Film & TV

Film Review: Godland

Hlynur Pálmason’s much anticipated follow-up to his breakout hit A White, White Day is a stunning historical drama of a Danish priest making a pilgrimage across a largely unexplored Iceland in the late 1800s.

Epic
4.5

Iceland pushes a priest to breaking point in Hlynur Pálmason’s impressive epic that places the nation’s colonial past squarely in the frame.

It’s easy to understand why Icelandic films are so rich with landscape. Wild black sand beaches, moss-carpeted lava-fields, active volcanoes – Iceland is so otherworldly it’s difficult to see beyond the familiar ‘humanity humbled by the nature’ trope. But Icelandic writer-director Hlynur Pálmason’s latest film approaches this familiar theme with a historical twist, creating a visually stunning and emotionally clear-eyed reckoning with Iceland’s colonial past under Danish control.

Lucas (Elliott Crosset Hove), a gangly young priest, is sent on a mission by the Church of Denmark to establish a parish in Iceland. Enthusiastic and idealistic, he’s completely unprepared for the hardships ahead – physically, socially and spiritually. Weighed down by books, photographic equipment, an enormous wooden cross and his Danish assumptions about both the Icelandic landscape and its people, from the moment he staggers onto the sand he is out of his depth.

Pálmason’s vision for the film was inspired by the discovery of seven photographs taken by a Danish priest in the 1800s, representing the first visual document of Iceland’s famously wild south-eastern coast.
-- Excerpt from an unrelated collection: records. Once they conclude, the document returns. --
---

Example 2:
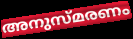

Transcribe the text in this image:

അനുസ്മരണം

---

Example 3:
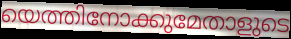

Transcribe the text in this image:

യെത്തിനോക്കുമേതാളുടെ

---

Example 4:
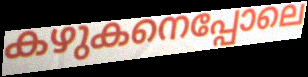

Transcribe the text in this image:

കഴുകനെപ്പോലെ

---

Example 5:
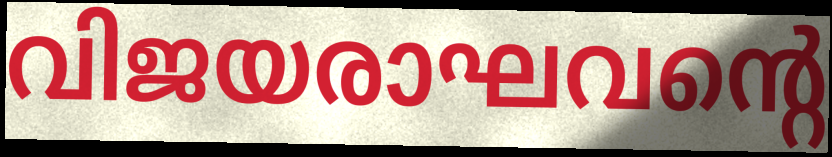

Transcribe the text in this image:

വിജയരാഘവന്റെ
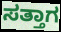
ಸತ್ತಾಗ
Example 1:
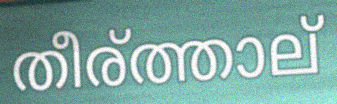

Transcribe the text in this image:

തീര്ത്താല്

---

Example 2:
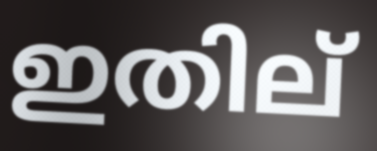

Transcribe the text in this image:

ഇതില്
The plot is Pálmason’s imagined version of how this intellectual young priest came to capture these images (using the complicated and convoluted wet plate collodion process and a portable darkroom) on his mission to bring Christianity and enlightenment to the people eking a living from Iceland’s unforgiving landscape.

Tall and spindly, Lucas is the antithesis of the sturdy Icelandic men tasked with guiding him across the interior to the new settlement where his church will be built. Lucas is seasick on the journey from Denmark, gives up on learning Icelandic when confronted with the dozens of different words for rain and can’t ride a horse. His Icelandic guide, Ragnar (Ingvar Sigurðsson) is vital and gruffly self-sufficient. This is a man who pulls people together around a fire with folk tales and travelling songs, his morning ritual of bare-chested, outdoor calisthenics completed regardless of weather conditions. When the party finally reach their destination, a settlement overseen by Carl, (Jacob Hauberg Lohmann), a fellow Dane, the physical and emotional difficulties of the journey seem to have turned the young priest against both the land and its people.
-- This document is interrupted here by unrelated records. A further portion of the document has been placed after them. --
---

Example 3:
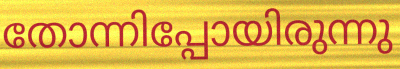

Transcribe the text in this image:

തോന്നിപ്പോയിരുന്നു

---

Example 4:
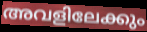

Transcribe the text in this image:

അവളിലേക്കും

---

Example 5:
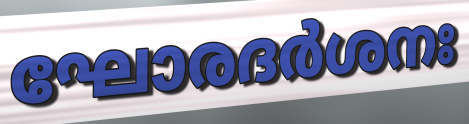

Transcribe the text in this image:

ഘോരദർശനഃ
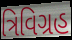
ત્રિવિગ્રહ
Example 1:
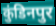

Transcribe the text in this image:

कुंडिनपुर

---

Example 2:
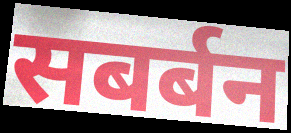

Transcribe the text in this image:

सबर्बन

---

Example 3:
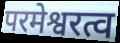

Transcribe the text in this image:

परमेश्वरत्व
Recovering in Carl’s homestead under the care of his two daughters, Lucas is attracted to Carl’s eldest daughter, Anna (Vic Carmen Sonne). The delightfully wild younger daughter, Ida, (the director’s daughter, Ída Mekkín Hlynsdóttir) steals every scene in which she appears. Expected to settle within and lead this community of wealthy Danes and poor Icelanders in Christianity, Lucas seems to have forgotten his bishop’s advice about fitting in and adapting to the local’s ways. It’s advice he forgets at his peril.

The isolation caused by the language barrier is a significant theme in Godland and it’s unfortunate that my lack of familiarity with both Icelandic and Danish and complete reliance on subtitles lessened the impact of what appeared to be a key element conveyed by dialogue. But even so, the cinematography alone elevates this film to the level of epic. Pálmason’s aspect choice of the square Academy ratio within a round-cornered frame lends an old-style photographic quality to the storytelling and his signature use of time-lapse images to express the passing of seasons is done to superb effect.

Despite the bleakness of this Heart of Darkness in Iceland tale, there are many moments of lightness, saving viewers of this two-and-a-half-hour epic from descent into despair. Following on from the critical success of White, White Day, Pálmason’s original style and narrative pace that refuses to be hurried reinforces his reputation as a director well on the way to becoming an auteur.  

Godland opens on August 17th, with preview screenings this weekend.